On uniqueness for hyperbolic half-wave maps in dimension $d \geq 3$

TL;DR

This paper proves a uniqueness result for the half-wave maps equation in dimensions three and higher, using geometric embeddings and energy estimates, which advances understanding of these equations in mathematical physics.

Contribution

It establishes a new uniqueness theorem for half-wave maps in higher dimensions with hyperbolic target, employing geometric and analytical techniques.

Findings

Proved uniqueness in the natural energy class for half-wave maps in $d \, \geq \, 3$.
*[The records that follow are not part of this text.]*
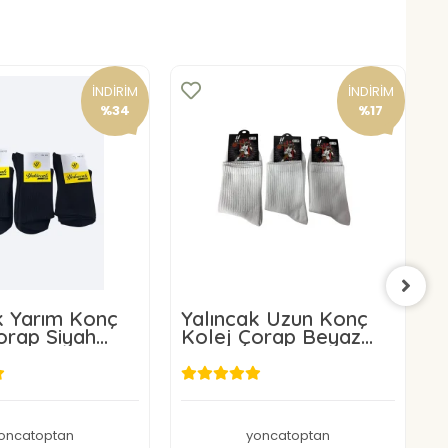
İNDİRİM
İNDİRİM
%34
%17
k Yarım Konç
Yalıncak Uzun Konç
Y
orap Siyah
Kolej Çorap Beyaz
K
Adet Desensiz
Desensiz 12 Adet
D
99,00 TL
290,00 TL
oncatoptan
yoncatoptan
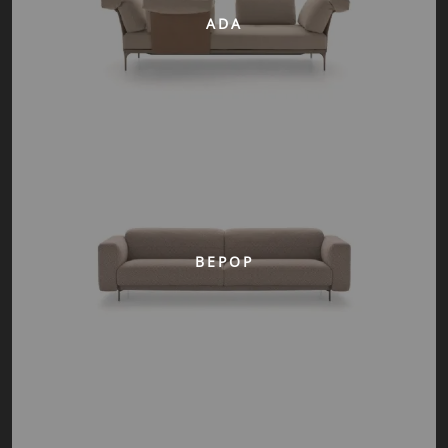
ADA
BEPOP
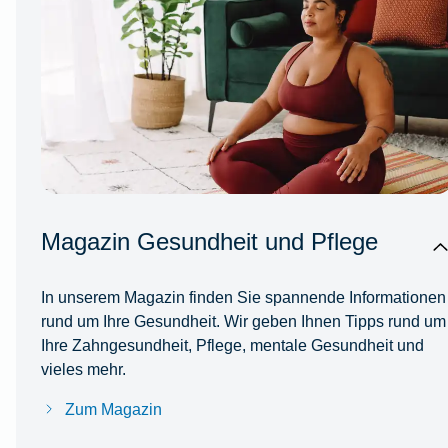
Magazin Gesundheit und Pflege
In unserem Magazin finden Sie spannende Informationen
rund um Ihre Gesundheit. Wir geben Ihnen Tipps rund um
Ihre Zahngesundheit, Pflege, mentale Gesundheit und
vieles mehr.
Zum Magazin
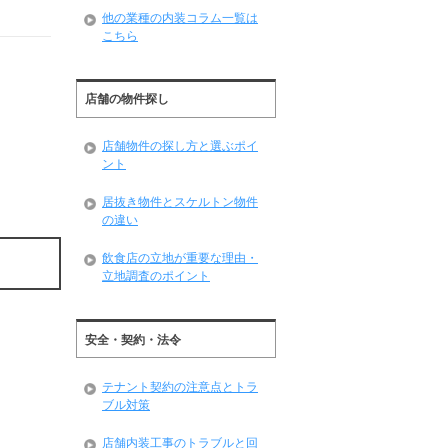
他の業種の内装コラム一覧は
こちら
店舗の物件探し
店舗物件の探し方と選ぶポイ
ント
居抜き物件とスケルトン物件
の違い
飲食店の立地が重要な理由・
立地調査のポイント
安全・契約・法令
テナント契約の注意点とトラ
ブル対策
店舗内装工事のトラブルと回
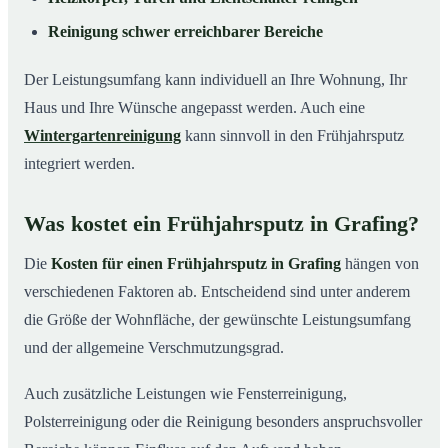
Reinigung schwer erreichbarer Bereiche
Der Leistungsumfang kann individuell an Ihre Wohnung, Ihr
Haus und Ihre Wünsche angepasst werden. Auch eine
Wintergartenreinigung
kann sinnvoll in den Frühjahrsputz
integriert werden.
Was kostet ein Frühjahrsputz in Grafing?
Die
Kosten für einen Frühjahrsputz in Grafing
hängen von
verschiedenen Faktoren ab. Entscheidend sind unter anderem
die Größe der Wohnfläche, der gewünschte Leistungsumfang
und der allgemeine Verschmutzungsgrad.
Auch zusätzliche Leistungen wie Fensterreinigung,
Polsterreinigung oder die Reinigung besonders anspruchsvoller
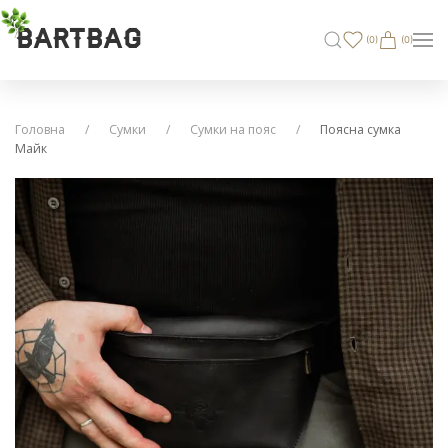
BARTBAG
(
0
)
(0)
Головна
Сумки
Сумки на пояс
Поясна сумка
Майк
Utilized Nash embedding and fractional calculus tools in the proof.

Applied Grönwall inequality to conclude the argument.

Abstract

Half-wave maps appear in the physics literature as the continuum limit of Calogero-Moser spin systems. We obtain a uniqueness result for the Half-Wave Maps equation in dimension $d \ge 3$ in the natural energy class with $\mathbb{H}^2$ target. In the proof, we differentiate in time to arrive at a wave-type equation and isometrically embed $\mathbb{H}^2$ into some $\mathbb{R}^m$ using the Nash embedding theorem. Relying on geometric properties of $\mathbb{H}^2$, combined with fractional Leibniz rules and commutator estimates, we then use a Gr\"{o}nwall inequality argument to obtain uniqueness.